→ **TAREA**: Convierte en una lista numerada las líneas de los datos que van desde la primera hasta la que contiene "creamy, vitamin-packed delight", ambas incluidas. Omite las líneas en blanco.

:: CONJUNTO DE DATOS ::

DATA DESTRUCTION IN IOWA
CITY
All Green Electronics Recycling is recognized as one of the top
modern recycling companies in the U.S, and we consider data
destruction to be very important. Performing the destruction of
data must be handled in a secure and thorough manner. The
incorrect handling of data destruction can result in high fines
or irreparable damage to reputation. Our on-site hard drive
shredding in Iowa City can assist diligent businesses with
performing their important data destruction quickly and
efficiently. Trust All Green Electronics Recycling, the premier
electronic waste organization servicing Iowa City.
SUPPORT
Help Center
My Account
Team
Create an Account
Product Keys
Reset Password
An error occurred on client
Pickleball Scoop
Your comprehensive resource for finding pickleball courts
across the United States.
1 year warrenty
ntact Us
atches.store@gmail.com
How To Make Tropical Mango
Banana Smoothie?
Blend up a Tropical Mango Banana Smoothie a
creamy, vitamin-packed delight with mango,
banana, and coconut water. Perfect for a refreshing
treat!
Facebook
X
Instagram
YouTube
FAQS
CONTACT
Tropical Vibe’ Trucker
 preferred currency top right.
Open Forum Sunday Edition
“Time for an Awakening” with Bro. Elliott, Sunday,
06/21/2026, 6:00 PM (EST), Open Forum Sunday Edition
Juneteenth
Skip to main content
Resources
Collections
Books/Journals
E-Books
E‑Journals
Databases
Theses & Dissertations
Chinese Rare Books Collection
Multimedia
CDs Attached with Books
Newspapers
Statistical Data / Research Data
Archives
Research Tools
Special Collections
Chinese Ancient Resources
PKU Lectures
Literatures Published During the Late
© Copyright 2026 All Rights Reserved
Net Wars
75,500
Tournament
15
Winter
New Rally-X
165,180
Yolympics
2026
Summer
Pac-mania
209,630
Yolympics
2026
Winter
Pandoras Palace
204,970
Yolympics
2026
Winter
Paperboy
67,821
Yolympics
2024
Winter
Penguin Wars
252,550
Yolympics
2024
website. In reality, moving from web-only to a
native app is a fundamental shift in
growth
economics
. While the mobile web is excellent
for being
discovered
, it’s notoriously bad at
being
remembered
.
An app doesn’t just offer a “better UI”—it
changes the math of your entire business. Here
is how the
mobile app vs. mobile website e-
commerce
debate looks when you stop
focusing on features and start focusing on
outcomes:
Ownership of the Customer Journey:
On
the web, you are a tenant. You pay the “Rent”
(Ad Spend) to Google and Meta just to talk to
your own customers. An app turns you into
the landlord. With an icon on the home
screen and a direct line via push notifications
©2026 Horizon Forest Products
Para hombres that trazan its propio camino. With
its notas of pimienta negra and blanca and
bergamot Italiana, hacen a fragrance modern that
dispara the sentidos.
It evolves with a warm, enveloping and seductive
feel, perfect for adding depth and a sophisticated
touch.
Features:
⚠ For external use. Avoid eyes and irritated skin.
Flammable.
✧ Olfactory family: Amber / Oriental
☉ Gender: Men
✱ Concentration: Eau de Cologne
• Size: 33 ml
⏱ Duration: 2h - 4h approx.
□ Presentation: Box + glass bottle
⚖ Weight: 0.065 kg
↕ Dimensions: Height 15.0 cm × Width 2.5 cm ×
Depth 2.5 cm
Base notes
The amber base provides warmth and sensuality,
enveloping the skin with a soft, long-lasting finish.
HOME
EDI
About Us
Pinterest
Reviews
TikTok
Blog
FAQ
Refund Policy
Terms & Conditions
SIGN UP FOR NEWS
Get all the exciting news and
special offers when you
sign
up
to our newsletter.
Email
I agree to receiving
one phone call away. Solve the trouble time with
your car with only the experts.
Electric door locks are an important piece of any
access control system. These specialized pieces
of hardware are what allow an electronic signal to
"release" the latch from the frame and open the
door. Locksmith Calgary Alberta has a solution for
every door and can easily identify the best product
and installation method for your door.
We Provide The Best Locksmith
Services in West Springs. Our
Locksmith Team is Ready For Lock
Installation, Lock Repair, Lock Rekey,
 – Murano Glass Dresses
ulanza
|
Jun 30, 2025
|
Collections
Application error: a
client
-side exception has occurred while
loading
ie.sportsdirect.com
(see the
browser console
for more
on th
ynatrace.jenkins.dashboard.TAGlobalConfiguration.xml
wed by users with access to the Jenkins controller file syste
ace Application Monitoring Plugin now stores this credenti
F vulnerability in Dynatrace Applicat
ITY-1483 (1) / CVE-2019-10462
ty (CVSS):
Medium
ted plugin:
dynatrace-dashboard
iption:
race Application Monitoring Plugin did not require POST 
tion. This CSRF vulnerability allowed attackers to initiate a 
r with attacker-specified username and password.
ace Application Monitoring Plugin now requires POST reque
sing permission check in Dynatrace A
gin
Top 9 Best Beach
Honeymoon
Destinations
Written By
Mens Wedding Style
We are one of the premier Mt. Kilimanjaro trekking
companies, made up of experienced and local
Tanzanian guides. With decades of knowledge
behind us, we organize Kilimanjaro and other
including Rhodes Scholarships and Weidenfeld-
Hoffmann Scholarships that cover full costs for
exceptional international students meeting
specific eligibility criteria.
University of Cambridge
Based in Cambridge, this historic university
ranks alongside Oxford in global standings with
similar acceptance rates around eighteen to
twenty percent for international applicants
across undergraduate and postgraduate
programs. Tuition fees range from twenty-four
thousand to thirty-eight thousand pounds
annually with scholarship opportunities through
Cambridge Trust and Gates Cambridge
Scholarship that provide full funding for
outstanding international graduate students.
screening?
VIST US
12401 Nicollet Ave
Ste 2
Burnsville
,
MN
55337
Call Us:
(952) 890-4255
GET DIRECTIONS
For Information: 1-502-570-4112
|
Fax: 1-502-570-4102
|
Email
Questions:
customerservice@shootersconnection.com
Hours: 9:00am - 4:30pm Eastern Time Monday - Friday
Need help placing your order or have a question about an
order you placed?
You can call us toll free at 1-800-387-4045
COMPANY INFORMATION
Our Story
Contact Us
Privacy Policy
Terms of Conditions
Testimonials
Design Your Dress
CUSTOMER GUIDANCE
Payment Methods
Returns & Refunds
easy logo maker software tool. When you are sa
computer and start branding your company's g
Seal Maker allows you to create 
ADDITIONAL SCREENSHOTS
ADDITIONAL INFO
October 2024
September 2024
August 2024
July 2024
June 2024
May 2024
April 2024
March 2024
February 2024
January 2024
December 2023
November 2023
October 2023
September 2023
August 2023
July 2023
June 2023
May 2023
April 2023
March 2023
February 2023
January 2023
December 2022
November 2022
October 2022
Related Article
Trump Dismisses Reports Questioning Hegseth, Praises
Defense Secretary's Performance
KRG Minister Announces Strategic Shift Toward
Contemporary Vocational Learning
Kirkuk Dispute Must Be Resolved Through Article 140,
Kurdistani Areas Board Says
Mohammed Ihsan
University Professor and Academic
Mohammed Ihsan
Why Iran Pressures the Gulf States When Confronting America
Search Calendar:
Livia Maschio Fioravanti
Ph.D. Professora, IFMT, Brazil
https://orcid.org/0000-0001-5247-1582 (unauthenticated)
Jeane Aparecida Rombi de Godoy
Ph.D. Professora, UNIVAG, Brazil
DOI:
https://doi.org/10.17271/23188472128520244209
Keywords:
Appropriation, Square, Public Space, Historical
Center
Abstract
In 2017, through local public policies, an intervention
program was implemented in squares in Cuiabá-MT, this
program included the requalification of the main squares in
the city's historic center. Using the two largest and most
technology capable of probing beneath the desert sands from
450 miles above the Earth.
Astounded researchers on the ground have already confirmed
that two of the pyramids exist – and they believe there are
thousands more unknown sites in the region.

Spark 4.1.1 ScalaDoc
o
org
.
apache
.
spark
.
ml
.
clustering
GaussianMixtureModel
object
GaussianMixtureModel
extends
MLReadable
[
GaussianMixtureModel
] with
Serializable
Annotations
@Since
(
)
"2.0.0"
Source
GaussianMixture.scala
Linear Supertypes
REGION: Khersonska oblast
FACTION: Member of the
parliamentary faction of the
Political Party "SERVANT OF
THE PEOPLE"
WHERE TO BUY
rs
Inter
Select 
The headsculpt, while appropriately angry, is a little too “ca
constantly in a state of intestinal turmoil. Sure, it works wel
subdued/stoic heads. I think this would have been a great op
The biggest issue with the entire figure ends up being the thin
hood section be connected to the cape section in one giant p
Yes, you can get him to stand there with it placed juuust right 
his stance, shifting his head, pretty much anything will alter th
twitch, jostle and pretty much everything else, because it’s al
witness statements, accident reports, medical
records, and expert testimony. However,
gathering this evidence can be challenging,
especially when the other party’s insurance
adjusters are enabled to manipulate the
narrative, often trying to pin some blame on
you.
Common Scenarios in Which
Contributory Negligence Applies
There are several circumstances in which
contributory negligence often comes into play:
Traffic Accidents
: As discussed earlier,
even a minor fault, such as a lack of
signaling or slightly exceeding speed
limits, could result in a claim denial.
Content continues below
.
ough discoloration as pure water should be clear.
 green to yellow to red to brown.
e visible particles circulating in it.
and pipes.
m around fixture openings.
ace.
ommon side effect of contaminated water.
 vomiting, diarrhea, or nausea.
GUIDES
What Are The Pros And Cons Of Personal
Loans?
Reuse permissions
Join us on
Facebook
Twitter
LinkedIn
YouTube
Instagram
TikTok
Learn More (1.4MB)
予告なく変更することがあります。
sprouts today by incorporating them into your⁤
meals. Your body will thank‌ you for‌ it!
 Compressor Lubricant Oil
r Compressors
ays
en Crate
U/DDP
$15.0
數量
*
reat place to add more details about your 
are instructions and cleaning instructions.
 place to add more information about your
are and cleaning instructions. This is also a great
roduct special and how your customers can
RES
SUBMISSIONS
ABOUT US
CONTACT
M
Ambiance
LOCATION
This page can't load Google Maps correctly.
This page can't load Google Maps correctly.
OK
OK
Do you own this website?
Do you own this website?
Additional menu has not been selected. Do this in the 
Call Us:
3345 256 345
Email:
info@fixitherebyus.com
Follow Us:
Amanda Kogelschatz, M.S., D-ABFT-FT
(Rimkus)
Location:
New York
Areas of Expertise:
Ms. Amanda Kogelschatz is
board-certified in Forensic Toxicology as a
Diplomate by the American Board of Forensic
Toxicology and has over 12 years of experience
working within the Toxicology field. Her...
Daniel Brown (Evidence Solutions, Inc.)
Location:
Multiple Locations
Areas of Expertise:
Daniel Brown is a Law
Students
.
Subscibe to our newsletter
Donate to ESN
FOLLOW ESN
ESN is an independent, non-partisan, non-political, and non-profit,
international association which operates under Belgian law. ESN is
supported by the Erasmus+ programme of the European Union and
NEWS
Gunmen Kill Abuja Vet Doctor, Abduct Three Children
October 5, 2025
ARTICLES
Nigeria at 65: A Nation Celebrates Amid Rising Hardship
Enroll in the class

:::

→ **SOLUCIÓN DEL EJERCICIO**:
1. DATA DESTRUCTION IN IOWA
2. CITY
3. All Green Electronics Recycling is recognized as one of the top
4. modern recycling companies in the U.S, and we consider data
5. destruction to be very important. Performing the destruction of
6. data must be handled in a secure and thorough manner. The
7. incorrect handling of data destruction can result in high fines
8. or irreparable damage to reputation. Our on-site hard drive
9. shredding in Iowa City can assist diligent businesses with
10. performing their important data destruction quickly and
11. efficiently. Trust All Green Electronics Recycling, the premier
12. electronic waste organization servicing Iowa City.
13. SUPPORT
14. Help Center
15. My Account
16. Team
17. Create an Account
18. Product Keys
19. Reset Password
20. An error occurred on client
21. Pickleball Scoop
22. Your comprehensive resource for finding pickleball courts
23. across the United States.
24. 1 year warrenty
25. ntact Us
26. atches.store@gmail.com
27. How To Make Tropical Mango
28. Banana Smoothie?
29. Blend up a Tropical Mango Banana Smoothie a
30. creamy, vitamin-packed delight with mango,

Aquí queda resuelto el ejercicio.